Source text:
Hi,
What about the DAG can you send that as well? From the resulting
"write" call?
On Wed, Nov 1, 2017 at 5:44 AM, אורן שמון wrote:
> The version is 2.2.0 .
> The code for the write is :
> sortedApiRequestLogsDataSet.write
> .bucketBy(numberOfBuckets, "userId")
> .mode(SaveMode.Overwrite)
> .format("parquet")
> .option("path", outputPath + "/")
> .option("compression", "snappy")
> .saveAsTable("sorted_api_logs")
>
> And code for the read :
> val df = sparkSession.read.parquet(path).toDF()
>
> The read code run on other cluster than the write .
>
>
>
>
> On Tue, Oct 31, 2017 at 7:02 PM Michael Artz
> wrote:
>
>> What version of spark? Do you have code sample? Screen shot of the DAG
>> or the printout from .explain?
>>
>> On Tue, Oct 31, 2017 at 11:01 AM, אורן שמון
>> wrote:
>>
>>> Hi all,
>>> I have Parquet files as result from some job , the job saved them in
>>> bucket mode by userId . How can I read the files in bucket mode in another
>>> job ? I tried to read it but it didnt bucket the data (same user in same
>>> partition)
>>>
>>
>>

Information shown:
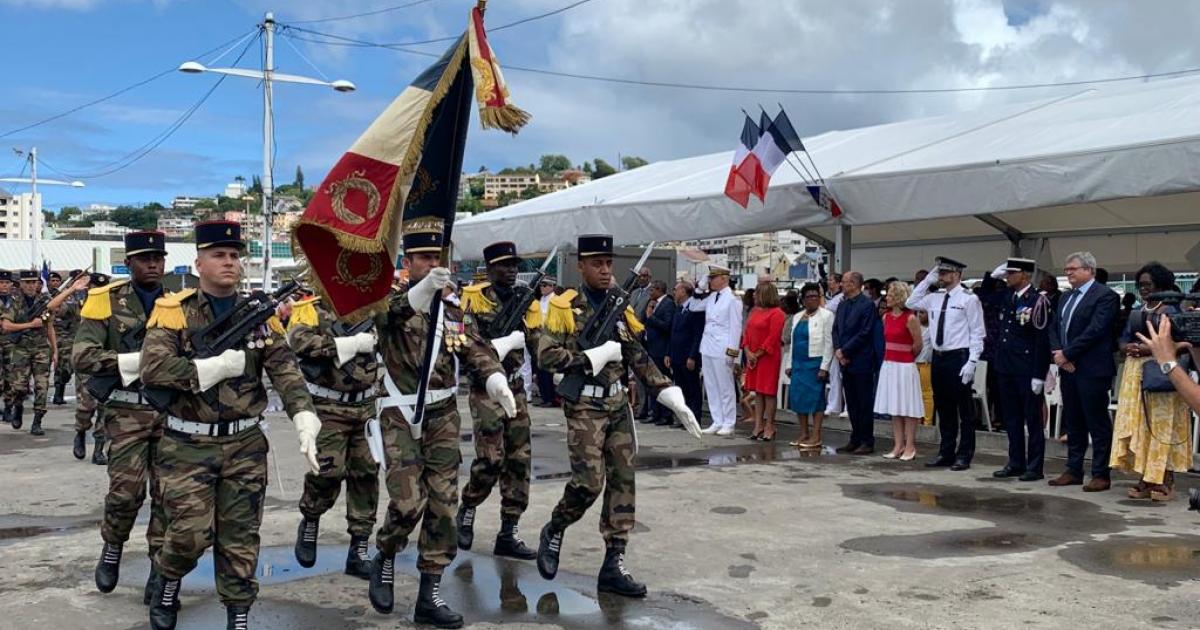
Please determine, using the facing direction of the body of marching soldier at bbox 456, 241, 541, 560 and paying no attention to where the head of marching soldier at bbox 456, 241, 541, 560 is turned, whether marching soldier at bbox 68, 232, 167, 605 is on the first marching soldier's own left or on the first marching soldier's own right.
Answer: on the first marching soldier's own right

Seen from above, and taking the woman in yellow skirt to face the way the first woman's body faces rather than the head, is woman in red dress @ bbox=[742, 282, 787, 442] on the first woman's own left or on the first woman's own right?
on the first woman's own right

Activity list:
1. Summarize the Spark mailing-list thread in three sentences.
2. According to the Spark mailing-list thread, what Spark version is used?
3. Reproduce the passage from the Spark mailing-list thread starting at "On Wed, Nov" and ending at "df = sparkSession.read.parquet(path).toDF()".
The lines above are separate from the Spark mailing-list thread.

Expected outputs:
1. A user had a job that saved Parquet files bucketed by userId, and asked how another job could read them in bucket mode, since reading them did not keep the same user in the same partition. Michael Artz asked for the Spark version, a code sample, and the DAG or the .explain output. The user replied with version 2.2.0, the write code using bucketBy and saveAsTable, and the read code using sparkSession.read.parquet, which runs on a different cluster than the write; a later reply asked for the DAG from the resulting "write" call.

2. 2.2.0

3.
On Wed, Nov 1, 2017 at 5:44 AM, אורן שמון wrote:
> The version is 2.2.0 .
> The code for the write is :
> sortedApiRequestLogsDataSet.write
> .bucketBy(numberOfBuckets, "userId")
> .mode(SaveMode.Overwrite)
> .format("parquet")
> .option("path", outputPath + "/")
> .option("compression", "snappy")
> .saveAsTable("sorted_api_logs")
>
> And code for the read :
> val df = sparkSession.read.parquet(path).toDF()